◆ WHAT YOU WILL DO: Nothing but the lines from the one that contains "photomicrograph of normal" to the end of the records should be printed, both ends included, exactly as given.

-------- DATA SHOWN --------

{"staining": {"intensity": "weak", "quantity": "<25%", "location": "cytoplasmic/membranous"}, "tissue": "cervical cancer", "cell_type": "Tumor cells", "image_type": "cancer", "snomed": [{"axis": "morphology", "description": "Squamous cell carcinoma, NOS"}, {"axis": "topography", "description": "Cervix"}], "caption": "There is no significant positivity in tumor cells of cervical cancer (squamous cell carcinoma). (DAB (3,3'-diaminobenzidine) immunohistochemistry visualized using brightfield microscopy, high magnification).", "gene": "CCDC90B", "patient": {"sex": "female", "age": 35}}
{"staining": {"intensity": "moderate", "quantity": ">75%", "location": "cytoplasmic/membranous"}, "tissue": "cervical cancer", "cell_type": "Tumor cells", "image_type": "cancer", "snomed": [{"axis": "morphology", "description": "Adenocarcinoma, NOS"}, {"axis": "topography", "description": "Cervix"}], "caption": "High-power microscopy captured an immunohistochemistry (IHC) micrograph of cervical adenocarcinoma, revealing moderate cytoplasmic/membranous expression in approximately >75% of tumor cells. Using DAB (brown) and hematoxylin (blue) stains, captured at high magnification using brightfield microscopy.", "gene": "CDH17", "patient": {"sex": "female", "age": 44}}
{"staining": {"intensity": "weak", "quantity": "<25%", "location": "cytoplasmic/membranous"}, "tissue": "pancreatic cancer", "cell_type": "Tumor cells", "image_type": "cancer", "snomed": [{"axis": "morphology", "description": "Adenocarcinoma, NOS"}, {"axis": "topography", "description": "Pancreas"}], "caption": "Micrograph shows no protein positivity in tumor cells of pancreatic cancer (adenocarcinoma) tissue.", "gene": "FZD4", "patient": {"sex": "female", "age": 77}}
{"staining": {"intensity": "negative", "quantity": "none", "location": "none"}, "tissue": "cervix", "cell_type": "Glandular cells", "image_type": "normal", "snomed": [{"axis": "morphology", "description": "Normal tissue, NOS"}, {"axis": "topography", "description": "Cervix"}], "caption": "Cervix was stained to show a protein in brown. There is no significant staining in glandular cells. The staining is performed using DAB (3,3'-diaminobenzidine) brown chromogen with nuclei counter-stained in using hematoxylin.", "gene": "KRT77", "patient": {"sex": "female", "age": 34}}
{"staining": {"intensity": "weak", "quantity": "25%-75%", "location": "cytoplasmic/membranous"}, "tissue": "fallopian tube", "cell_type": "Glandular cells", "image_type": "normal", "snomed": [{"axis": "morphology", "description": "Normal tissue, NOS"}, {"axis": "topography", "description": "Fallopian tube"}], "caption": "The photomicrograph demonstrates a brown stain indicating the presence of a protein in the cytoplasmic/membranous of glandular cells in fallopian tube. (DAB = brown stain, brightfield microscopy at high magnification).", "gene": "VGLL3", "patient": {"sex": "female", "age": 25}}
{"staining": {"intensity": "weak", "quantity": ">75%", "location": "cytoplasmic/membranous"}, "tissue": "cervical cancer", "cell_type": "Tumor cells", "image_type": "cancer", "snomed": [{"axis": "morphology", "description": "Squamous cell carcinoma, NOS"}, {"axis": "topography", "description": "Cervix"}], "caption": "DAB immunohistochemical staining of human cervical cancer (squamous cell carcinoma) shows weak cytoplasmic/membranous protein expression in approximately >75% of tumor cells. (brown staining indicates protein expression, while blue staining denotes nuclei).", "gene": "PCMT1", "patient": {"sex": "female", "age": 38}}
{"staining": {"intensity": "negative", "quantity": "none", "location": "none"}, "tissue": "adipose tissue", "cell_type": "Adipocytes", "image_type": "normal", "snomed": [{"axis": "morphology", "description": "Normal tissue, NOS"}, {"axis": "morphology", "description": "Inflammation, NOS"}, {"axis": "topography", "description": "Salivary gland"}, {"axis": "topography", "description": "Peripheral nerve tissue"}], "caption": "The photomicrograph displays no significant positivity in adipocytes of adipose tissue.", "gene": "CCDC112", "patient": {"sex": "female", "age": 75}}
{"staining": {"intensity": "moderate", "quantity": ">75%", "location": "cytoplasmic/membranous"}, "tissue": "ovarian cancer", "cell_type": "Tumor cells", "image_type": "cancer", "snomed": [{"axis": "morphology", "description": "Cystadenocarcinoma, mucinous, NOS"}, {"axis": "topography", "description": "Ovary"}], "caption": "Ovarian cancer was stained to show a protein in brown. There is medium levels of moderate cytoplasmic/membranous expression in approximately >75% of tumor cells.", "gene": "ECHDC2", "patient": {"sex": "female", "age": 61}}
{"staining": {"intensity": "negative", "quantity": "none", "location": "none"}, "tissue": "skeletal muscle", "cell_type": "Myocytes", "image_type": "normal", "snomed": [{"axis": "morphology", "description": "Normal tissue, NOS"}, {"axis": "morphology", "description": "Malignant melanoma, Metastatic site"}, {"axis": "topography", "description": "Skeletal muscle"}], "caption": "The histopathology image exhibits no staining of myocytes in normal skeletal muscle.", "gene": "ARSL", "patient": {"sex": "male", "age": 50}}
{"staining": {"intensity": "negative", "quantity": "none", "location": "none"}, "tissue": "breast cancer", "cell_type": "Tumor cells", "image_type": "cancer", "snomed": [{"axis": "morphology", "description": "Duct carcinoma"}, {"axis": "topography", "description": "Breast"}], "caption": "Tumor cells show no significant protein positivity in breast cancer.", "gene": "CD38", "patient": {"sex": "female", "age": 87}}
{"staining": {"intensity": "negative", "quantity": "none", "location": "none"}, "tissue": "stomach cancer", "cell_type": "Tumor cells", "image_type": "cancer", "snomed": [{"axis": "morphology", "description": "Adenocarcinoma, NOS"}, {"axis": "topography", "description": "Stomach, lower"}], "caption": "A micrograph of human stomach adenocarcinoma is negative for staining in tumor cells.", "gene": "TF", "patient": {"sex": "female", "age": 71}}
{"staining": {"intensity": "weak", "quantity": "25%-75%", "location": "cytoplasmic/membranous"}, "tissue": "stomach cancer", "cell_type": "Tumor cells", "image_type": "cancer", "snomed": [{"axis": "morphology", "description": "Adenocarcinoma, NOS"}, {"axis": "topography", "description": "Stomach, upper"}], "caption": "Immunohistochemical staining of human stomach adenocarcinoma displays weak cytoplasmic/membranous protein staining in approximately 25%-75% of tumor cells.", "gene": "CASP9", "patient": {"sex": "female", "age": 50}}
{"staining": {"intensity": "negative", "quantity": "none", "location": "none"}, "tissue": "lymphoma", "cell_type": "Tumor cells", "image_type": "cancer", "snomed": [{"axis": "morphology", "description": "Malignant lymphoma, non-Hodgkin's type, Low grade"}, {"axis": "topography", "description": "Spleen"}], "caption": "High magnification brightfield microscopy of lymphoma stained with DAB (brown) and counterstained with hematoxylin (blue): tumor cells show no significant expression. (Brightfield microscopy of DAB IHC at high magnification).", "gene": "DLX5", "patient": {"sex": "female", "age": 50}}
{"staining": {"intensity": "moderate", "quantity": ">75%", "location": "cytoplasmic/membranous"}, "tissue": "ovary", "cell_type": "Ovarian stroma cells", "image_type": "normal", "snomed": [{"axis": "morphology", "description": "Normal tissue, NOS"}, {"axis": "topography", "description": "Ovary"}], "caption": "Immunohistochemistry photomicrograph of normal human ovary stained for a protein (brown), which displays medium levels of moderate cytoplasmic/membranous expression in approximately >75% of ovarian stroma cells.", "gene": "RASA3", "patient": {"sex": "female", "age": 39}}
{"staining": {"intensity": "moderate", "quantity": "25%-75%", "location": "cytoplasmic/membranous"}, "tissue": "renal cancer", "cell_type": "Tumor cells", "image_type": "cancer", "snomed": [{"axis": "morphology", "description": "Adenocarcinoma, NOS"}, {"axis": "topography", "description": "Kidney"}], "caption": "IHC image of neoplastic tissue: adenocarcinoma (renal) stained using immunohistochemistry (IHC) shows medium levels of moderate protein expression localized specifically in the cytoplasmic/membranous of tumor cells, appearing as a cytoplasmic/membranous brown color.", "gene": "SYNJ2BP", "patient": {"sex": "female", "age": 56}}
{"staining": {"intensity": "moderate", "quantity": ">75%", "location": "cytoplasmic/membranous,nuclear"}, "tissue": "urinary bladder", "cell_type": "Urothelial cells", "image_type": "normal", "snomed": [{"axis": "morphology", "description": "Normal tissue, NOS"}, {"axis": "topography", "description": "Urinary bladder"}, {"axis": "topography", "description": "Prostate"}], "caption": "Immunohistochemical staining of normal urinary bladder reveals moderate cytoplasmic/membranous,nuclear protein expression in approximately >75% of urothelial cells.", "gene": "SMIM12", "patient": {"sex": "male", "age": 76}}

--------

◆ ANSWER TO THIS TASK:
{"staining": {"intensity": "moderate", "quantity": ">75%", "location": "cytoplasmic/membranous"}, "tissue": "ovary", "cell_type": "Ovarian stroma cells", "image_type": "normal", "snomed": [{"axis": "morphology", "description": "Normal tissue, NOS"}, {"axis": "topography", "description": "Ovary"}], "caption": "Immunohistochemistry photomicrograph of normal human ovary stained for a protein (brown), which displays medium levels of moderate cytoplasmic/membranous expression in approximately >75% of ovarian stroma cells.", "gene": "RASA3", "patient": {"sex": "female", "age": 39}}
{"staining": {"intensity": "moderate", "quantity": "25%-75%", "location": "cytoplasmic/membranous"}, "tissue": "renal cancer", "cell_type": "Tumor cells", "image_type": "cancer", "snomed": [{"axis": "morphology", "description": "Adenocarcinoma, NOS"}, {"axis": "topography", "description": "Kidney"}], "caption": "IHC image of neoplastic tissue: adenocarcinoma (renal) stained using immunohistochemistry (IHC) shows medium levels of moderate protein expression localized specifically in the cytoplasmic/membranous of tumor cells, appearing as a cytoplasmic/membranous brown color.", "gene": "SYNJ2BP", "patient": {"sex": "female", "age": 56}}
{"staining": {"intensity": "moderate", "quantity": ">75%", "location": "cytoplasmic/membranous,nuclear"}, "tissue": "urinary bladder", "cell_type": "Urothelial cells", "image_type": "normal", "snomed": [{"axis": "morphology", "description": "Normal tissue, NOS"}, {"axis": "topography", "description": "Urinary bladder"}, {"axis": "topography", "description": "Prostate"}], "caption": "Immunohistochemical staining of normal urinary bladder reveals moderate cytoplasmic/membranous,nuclear protein expression in approximately >75% of urothelial cells.", "gene": "SMIM12", "patient": {"sex": "male", "age": 76}}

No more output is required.